Since the relational model is value-based, you can have mutability and control over the scope of side effects at the same time: when you update the state of an automaton instance in Cell you've the guarantee that nothing else is affected, because automata don't share mutable state (and also because state mutation and I/O cannot be mixed, of course). That combines the advantages of functional and imperative programming, while mostly avoiding the problems of both: when you can control the scope of side effects it becomes much easier to reason about your code, and you can safely update different automata concurrently, but with most of the convenience and performance that comes from being able to update the application's state in place.

But once you introduce pointers in your data model, it becomes very difficult to retain any amount of control over the scope of the side effects (if there's an effective way to do it, I'm not aware of it). By mutating an object, you affect any part of your program from which such object can be reached, either directly or indirectly.

Pointer aliasing is incompatible with reactive programming

Let's illustrate that with an example. Say you've two variables, x and y, and you want y = f(x) to hold in your program at any time.
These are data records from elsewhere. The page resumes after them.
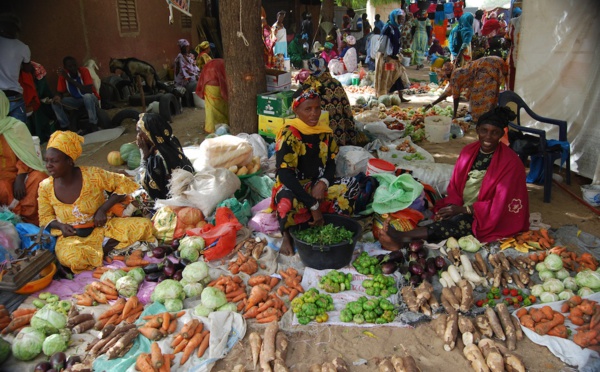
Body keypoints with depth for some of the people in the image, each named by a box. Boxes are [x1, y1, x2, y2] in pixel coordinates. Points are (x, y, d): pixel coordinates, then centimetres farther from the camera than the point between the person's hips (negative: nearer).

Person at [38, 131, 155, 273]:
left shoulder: (92, 175, -14)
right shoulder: (45, 187, -5)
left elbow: (123, 184, -7)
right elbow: (45, 217, 8)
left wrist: (103, 209, -15)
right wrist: (60, 226, -15)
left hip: (103, 227, 0)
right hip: (72, 236, 1)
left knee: (144, 225, -22)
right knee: (70, 258, -37)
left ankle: (105, 246, -11)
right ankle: (103, 249, -9)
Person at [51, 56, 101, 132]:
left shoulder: (84, 71, -22)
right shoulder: (63, 75, -11)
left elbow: (89, 91, -34)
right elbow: (60, 92, -4)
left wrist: (70, 79, -36)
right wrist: (58, 97, -31)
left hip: (91, 98, -4)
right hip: (76, 100, 5)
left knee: (87, 96, -38)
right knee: (55, 102, -14)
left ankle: (93, 124, -24)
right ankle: (64, 126, -1)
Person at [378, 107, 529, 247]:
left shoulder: (510, 162, -11)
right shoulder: (468, 151, 5)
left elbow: (500, 203, -14)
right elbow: (455, 186, 8)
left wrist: (464, 210, -21)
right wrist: (452, 206, -13)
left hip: (488, 217, -6)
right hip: (461, 209, 6)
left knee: (459, 222, -35)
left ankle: (403, 237, -47)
Moreover, let's say that evaluating f(x) is computationally expensive, so that you cannot afford to do it every time you need to read the value of y. That's the kind of task reactive programming is for. In a reactive system, every time x changes, f(x) is automatically reevaluated and the result stored in y. But in order for the compiler to insert the under-the-hood code that does so, it must be able to detect when x changes. With a value-based data model that's easy to to: a variable can change only if a new value is explicitly assigned to it. But in the presence of pointer aliasing that's not possible anymore, at least in the general case. That's because there can be other references to whatever object x is pointing to, and any of them can be used to mutate it. Moreover, any change of state of any object that is reachable from x even indirectly can be enough to change the result of the evaluation of f(x).
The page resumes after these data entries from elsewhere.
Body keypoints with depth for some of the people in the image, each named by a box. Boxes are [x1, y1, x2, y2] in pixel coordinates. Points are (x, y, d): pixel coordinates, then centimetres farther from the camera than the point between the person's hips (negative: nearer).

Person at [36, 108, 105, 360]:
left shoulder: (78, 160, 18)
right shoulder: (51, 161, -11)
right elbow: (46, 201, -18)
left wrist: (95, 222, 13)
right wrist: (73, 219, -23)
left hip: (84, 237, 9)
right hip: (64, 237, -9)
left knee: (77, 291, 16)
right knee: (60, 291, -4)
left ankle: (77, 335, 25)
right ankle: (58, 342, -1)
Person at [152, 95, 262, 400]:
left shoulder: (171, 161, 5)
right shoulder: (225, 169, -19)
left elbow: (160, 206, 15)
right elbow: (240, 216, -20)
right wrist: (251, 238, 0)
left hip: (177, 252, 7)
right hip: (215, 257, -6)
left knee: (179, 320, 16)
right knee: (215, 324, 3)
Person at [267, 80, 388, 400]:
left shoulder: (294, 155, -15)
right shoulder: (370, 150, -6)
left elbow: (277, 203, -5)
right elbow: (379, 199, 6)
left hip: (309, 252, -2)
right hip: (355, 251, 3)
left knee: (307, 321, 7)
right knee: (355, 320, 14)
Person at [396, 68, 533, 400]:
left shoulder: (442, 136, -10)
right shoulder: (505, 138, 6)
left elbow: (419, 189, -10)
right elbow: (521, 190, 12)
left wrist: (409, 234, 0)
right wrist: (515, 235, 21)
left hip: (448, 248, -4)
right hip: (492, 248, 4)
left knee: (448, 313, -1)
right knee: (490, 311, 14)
There are, of course, reactive frameworks for object-oriented languages. For the most part, they just pretend that the above problem can't happen, and typically place the burden of detecting when a given data structure has changed on the programmer. The end result is that the code ends up being a lot more complex than it needs to be, thereby obfuscating the much simpler underlying logic. There are also other, more subtle (and insidious) problems: for example, when dealing with non-trivial reactive systems, where changes are propagated through several layers of state, all recalculations have to be done in a very specific order to ensure that they never make use of "stale" values (check the Wikipedia article on reactive programming for more details). In a value-based language, the compiler can easily figure out the correct order, but with objects that's not possible anymore and those recalculations end up being done in what is basically a random order.

Other frameworks, like ReactiveX, eschew the notion of state altogether and go fully functional (even though they are designed for imperative languages), with computation being expressed as the composition of functions that transform streams of events. That's a sound and interesting approach, but it takes a rather restrictive view of reactive programming, whose underlying ideas are useful in many context where that specific approach cannot be employed.